## Texto do documento
____
Existe esta enorme tendência de nos mostrarmos aos outros como maravilhosos, sábios, cheios de vida, adequados e com vidas perfeitas. A esperança (por vezes inconsciente) é que nos amem, nos aceitem, nos respeitem. Algures, numa infância lá longe, houve aquele momento em que percebemos que varrer para debaixo do tapete as birras e as trapalhadas seria muito mais aceitável do que mostrá-las por completo.
Somos muito mais bonitos, mais amados, mais acolhidos, se nos portarmos bem, seja lá o que isso for. Não faz mal, está tudo certo. Não há a necessidade inabalável de nos rebentarmos e aos outros com comportamentos mais descontrolados. Este processo é assim mesmo. Há que perceber quais os limites de tudo.
No entanto, algo se perde. Caminhamos numa prisão interior, com bagagens cada vez mais pesadas à medida que o tempo passe. Continuamos a sorrir como personagens inventadas, na esperança de que os outros nos aceitem. Perdemo-nos. Fragmentamo-nos.
E é tão mais difícil ser inteiro. Tão mais complicado mostrarmo-nos ao outro e admitir: “Este sou eu, espero de verdade que gostes de mim. Se não gostares, deixas-me triste, mas até entendo, mas sou eu, não há nada a fazer, aqui estou para aprender.” Não é tão mais livre pensar, sentir assim? Não existe uma certa delicadeza, uma gentileza muito maior?
____
## Tarefa
Reproduza sem alterações o trecho do texto sobre a autenticidade que começa em "Existe esta enorme" e termina em "limites de tudo.". Os registos não têm qualquer papel nisto.

## Registos fornecidos
____
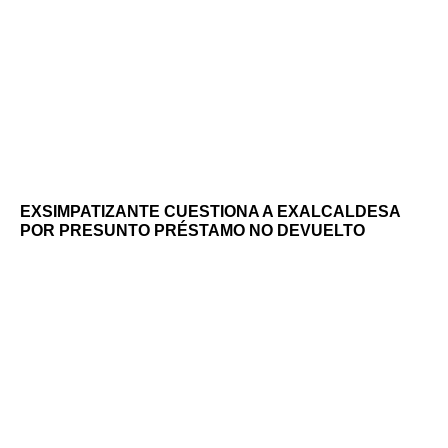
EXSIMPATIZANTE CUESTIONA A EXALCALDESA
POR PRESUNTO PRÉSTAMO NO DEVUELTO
____
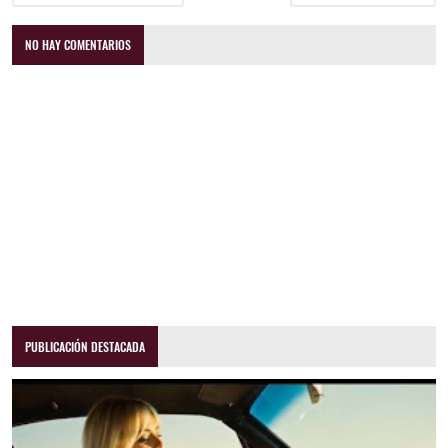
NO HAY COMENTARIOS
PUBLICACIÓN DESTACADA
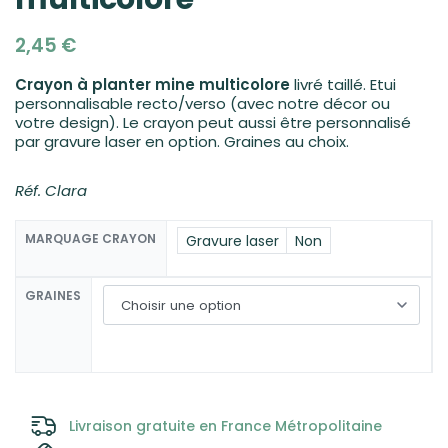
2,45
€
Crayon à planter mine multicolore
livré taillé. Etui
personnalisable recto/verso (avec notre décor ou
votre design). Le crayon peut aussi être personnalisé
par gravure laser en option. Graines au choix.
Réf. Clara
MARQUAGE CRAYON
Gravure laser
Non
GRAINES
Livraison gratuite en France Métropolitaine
____
## Resposta
Existe esta enorme tendência de nos mostrarmos aos outros como maravilhosos, sábios, cheios de vida, adequados e com vidas perfeitas. A esperança (por vezes inconsciente) é que nos amem, nos aceitem, nos respeitem. Algures, numa infância lá longe, houve aquele momento em que percebemos que varrer para debaixo do tapete as birras e as trapalhadas seria muito mais aceitável do que mostrá-las por completo.
Somos muito mais bonitos, mais amados, mais acolhidos, se nos portarmos bem, seja lá o que isso for. Não faz mal, está tudo certo. Não há a necessidade inabalável de nos rebentarmos e aos outros com comportamentos mais descontrolados. Este processo é assim mesmo. Há que perceber quais os limites de tudo.